(Human pose keypoint data)
↓
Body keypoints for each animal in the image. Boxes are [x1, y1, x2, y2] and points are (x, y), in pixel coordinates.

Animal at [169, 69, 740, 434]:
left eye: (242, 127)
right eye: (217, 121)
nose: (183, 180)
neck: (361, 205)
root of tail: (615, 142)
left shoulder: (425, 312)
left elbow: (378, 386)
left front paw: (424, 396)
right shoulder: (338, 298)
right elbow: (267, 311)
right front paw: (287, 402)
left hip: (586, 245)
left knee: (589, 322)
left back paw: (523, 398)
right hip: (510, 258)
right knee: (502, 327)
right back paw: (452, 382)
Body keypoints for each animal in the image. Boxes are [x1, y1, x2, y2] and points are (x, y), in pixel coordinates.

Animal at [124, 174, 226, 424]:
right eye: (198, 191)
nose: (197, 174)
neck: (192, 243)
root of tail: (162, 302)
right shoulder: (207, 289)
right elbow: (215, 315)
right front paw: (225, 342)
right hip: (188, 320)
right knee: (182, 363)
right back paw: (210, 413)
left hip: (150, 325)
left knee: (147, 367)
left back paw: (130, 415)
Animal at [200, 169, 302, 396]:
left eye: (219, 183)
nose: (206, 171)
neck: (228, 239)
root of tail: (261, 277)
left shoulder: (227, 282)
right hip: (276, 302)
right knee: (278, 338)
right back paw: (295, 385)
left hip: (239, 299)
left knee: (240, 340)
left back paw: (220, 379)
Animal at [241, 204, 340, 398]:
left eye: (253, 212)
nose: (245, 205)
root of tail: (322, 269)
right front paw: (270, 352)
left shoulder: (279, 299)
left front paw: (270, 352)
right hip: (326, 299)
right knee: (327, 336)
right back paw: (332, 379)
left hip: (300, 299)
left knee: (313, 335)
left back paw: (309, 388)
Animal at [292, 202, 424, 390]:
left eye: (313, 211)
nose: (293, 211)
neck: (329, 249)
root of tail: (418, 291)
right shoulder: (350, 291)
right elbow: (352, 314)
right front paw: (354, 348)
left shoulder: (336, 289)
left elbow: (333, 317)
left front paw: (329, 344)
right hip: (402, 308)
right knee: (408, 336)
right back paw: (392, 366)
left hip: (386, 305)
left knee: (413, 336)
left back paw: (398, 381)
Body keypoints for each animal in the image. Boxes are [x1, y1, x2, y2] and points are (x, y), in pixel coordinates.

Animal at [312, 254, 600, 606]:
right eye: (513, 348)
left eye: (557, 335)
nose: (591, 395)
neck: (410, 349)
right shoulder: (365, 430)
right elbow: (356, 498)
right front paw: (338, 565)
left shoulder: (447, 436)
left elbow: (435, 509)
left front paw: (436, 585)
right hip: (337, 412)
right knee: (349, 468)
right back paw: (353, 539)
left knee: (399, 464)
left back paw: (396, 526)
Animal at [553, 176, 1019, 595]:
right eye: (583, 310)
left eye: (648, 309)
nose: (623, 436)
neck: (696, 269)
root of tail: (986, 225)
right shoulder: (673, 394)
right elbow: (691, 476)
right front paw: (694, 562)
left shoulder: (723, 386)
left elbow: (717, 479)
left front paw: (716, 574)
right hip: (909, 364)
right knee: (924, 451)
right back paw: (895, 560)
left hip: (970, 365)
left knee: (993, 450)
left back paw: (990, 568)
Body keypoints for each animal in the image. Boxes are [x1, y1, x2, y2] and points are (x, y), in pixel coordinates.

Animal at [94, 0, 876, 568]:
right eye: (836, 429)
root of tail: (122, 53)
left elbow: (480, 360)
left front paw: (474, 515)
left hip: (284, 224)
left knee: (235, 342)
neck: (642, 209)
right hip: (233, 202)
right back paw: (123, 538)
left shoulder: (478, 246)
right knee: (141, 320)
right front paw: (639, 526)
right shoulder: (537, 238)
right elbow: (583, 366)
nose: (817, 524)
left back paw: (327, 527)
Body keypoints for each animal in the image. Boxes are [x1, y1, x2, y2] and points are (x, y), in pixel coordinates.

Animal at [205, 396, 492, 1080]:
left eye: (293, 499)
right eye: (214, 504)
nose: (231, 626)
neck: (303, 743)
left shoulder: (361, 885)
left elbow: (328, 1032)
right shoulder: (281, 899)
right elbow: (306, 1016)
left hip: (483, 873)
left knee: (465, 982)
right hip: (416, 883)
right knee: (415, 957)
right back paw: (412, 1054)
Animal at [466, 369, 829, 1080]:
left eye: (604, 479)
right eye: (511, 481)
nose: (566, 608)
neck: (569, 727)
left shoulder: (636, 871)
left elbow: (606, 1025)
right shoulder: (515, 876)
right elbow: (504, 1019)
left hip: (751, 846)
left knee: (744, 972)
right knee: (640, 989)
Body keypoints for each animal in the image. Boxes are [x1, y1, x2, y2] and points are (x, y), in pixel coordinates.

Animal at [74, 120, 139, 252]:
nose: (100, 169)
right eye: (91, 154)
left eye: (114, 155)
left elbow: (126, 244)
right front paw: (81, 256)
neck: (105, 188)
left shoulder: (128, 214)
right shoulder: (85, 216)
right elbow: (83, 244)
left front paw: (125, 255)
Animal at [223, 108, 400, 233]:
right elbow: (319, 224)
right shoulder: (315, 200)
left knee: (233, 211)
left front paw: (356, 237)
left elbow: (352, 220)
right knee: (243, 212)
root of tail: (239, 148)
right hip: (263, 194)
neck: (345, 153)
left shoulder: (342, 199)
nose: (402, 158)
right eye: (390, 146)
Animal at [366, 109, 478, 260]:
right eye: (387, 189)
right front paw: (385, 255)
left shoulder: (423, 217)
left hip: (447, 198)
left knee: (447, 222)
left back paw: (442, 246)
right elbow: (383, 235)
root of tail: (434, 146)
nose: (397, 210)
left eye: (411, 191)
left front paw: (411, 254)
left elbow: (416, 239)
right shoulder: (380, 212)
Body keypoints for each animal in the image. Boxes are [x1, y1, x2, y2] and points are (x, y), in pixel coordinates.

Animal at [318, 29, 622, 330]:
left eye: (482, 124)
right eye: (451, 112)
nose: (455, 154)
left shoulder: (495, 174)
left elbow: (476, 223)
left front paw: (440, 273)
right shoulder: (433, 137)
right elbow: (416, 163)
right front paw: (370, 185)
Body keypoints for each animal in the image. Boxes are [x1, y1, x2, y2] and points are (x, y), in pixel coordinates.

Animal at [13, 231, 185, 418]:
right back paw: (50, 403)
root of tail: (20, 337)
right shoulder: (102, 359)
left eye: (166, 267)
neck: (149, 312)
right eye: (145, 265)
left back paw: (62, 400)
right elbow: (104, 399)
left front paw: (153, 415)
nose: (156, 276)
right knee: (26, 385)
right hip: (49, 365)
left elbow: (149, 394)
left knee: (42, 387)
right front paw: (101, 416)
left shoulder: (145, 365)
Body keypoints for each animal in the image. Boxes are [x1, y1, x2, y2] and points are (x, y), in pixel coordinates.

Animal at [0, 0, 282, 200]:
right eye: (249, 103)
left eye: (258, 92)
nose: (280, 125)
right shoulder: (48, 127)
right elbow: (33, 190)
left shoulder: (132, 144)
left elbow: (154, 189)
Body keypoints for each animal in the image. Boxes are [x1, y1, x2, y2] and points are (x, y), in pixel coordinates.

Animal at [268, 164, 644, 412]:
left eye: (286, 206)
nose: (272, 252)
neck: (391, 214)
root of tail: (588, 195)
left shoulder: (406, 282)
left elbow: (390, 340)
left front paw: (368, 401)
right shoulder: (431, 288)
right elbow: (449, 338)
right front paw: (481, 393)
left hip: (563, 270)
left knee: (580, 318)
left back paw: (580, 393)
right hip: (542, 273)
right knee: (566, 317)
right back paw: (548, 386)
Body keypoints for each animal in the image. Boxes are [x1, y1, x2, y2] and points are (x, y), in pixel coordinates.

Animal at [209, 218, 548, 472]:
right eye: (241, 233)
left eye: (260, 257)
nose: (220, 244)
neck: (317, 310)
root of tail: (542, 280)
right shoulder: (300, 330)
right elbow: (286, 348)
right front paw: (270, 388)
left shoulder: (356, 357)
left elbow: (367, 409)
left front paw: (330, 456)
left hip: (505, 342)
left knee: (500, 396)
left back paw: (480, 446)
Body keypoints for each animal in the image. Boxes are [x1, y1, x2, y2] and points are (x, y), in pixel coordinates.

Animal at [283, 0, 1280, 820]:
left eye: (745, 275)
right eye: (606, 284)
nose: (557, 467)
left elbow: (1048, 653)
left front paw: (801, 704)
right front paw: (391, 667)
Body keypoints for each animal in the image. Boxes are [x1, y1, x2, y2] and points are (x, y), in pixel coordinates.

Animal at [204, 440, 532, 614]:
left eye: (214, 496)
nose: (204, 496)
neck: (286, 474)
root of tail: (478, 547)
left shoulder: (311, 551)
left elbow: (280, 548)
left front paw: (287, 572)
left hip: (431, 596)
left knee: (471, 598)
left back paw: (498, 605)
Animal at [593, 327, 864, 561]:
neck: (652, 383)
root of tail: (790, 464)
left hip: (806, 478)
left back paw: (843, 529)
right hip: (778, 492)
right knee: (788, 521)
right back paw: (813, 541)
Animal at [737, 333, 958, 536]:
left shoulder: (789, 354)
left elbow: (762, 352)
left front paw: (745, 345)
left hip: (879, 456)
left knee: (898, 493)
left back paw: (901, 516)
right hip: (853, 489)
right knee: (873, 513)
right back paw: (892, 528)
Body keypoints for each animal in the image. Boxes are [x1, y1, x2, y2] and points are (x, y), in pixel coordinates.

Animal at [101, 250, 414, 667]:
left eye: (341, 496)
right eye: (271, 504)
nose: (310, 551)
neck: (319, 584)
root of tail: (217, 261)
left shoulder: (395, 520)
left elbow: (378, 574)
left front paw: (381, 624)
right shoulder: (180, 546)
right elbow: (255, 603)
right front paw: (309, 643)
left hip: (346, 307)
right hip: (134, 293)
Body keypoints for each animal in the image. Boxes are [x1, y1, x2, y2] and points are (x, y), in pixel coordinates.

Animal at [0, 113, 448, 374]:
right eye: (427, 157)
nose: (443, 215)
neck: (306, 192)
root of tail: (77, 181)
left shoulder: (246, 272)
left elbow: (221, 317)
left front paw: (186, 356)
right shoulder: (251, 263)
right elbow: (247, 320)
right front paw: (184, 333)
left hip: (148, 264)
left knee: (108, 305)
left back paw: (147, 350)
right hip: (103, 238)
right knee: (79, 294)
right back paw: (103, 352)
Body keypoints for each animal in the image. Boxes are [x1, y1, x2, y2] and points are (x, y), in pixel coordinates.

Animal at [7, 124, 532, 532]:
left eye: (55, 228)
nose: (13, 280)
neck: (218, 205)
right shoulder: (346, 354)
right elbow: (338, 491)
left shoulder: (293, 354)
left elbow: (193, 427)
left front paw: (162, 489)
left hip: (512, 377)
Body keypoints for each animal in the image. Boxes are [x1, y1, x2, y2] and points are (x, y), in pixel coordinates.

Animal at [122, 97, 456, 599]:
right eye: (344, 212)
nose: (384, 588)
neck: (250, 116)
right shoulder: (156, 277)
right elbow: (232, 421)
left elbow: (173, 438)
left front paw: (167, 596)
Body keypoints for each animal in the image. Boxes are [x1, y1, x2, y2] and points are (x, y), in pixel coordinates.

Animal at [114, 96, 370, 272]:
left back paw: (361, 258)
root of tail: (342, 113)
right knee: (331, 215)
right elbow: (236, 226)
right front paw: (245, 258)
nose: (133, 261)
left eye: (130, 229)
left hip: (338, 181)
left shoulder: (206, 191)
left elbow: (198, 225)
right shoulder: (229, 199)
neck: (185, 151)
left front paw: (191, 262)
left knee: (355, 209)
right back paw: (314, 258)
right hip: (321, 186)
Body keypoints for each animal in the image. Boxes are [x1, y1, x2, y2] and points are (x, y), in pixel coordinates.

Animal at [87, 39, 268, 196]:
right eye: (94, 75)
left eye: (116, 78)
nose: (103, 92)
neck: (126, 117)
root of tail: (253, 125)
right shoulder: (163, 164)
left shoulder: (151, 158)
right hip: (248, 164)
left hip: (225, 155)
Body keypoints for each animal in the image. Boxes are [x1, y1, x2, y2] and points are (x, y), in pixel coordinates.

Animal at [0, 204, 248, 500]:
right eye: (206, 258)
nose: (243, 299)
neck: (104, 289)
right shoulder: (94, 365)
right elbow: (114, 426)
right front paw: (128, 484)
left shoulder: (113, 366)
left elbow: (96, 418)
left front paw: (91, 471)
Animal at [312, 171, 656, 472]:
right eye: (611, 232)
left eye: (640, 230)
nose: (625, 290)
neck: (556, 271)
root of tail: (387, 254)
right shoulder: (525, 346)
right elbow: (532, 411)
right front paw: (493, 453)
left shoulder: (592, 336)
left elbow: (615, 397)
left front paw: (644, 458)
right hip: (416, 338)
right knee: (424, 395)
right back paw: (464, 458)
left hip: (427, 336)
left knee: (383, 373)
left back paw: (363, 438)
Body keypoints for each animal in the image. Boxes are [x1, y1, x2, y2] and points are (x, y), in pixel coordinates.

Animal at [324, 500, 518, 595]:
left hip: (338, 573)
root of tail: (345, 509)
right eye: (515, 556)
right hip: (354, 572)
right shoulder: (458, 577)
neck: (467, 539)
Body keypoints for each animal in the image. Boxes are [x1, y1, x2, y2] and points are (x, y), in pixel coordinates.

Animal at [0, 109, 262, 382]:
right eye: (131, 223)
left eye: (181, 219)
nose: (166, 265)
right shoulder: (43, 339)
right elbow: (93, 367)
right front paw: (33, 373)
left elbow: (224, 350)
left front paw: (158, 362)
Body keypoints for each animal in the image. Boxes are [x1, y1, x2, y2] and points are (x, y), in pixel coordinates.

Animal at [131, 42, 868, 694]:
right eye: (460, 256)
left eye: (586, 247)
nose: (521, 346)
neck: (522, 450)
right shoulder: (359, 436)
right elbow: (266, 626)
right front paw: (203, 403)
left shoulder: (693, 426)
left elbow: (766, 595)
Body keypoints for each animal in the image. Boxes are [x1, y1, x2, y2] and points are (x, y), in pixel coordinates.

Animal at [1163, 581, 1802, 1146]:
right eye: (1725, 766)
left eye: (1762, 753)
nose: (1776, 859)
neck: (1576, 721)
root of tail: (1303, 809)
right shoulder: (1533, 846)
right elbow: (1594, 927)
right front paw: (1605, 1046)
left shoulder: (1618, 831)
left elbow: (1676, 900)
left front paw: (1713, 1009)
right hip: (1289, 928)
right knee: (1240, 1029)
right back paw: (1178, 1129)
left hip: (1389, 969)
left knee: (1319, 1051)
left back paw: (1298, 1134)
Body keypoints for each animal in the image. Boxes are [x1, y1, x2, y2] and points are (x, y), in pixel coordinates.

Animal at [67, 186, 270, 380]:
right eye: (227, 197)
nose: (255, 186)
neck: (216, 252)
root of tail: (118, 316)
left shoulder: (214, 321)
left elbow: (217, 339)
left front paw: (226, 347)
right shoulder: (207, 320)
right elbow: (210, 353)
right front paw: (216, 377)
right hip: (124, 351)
↑
* [Task prompt]:
Could you write out, exactly as they stand, only the lines above that begin at the line with "right shoulder: (365, 430)" and stop after the line with "left elbow: (606, 1025)"?

* [Written answer]:
right shoulder: (365, 430)
right elbow: (356, 498)
right front paw: (338, 565)
left shoulder: (447, 436)
left elbow: (435, 509)
left front paw: (436, 585)
right hip: (337, 412)
right knee: (349, 468)
right back paw: (353, 539)
left knee: (399, 464)
left back paw: (396, 526)
Animal at [553, 176, 1019, 595]:
right eye: (583, 310)
left eye: (648, 309)
nose: (623, 436)
neck: (696, 269)
root of tail: (986, 225)
right shoulder: (673, 394)
right elbow: (691, 476)
right front paw: (694, 562)
left shoulder: (723, 386)
left elbow: (717, 479)
left front paw: (716, 574)
right hip: (909, 364)
right knee: (924, 451)
right back paw: (895, 560)
left hip: (970, 365)
left knee: (993, 450)
left back paw: (990, 568)
Body keypoints for each animal in the image. Boxes are [x1, y1, x2, y2] and points are (x, y), in pixel coordinates.

Animal at [94, 0, 876, 568]:
right eye: (836, 429)
root of tail: (122, 53)
left elbow: (480, 360)
left front paw: (474, 515)
left hip: (284, 224)
left knee: (235, 342)
neck: (642, 209)
right hip: (233, 202)
right back paw: (123, 538)
left shoulder: (478, 246)
right knee: (141, 320)
right front paw: (639, 526)
right shoulder: (537, 238)
right elbow: (583, 366)
nose: (817, 524)
left back paw: (327, 527)
Body keypoints for each animal in the image. Boxes are [x1, y1, x2, y2] and points are (x, y), in pixel coordinates.

Animal at [205, 396, 492, 1080]:
left eye: (293, 499)
right eye: (214, 504)
nose: (231, 626)
neck: (303, 743)
left shoulder: (361, 885)
left elbow: (328, 1032)
right shoulder: (281, 899)
right elbow: (306, 1016)
left hip: (483, 873)
left knee: (465, 982)
right hip: (416, 883)
right knee: (415, 957)
right back paw: (412, 1054)
Animal at [466, 369, 829, 1080]:
left eye: (604, 479)
right eye: (511, 481)
nose: (566, 608)
neck: (569, 727)
left shoulder: (636, 871)
left elbow: (606, 1025)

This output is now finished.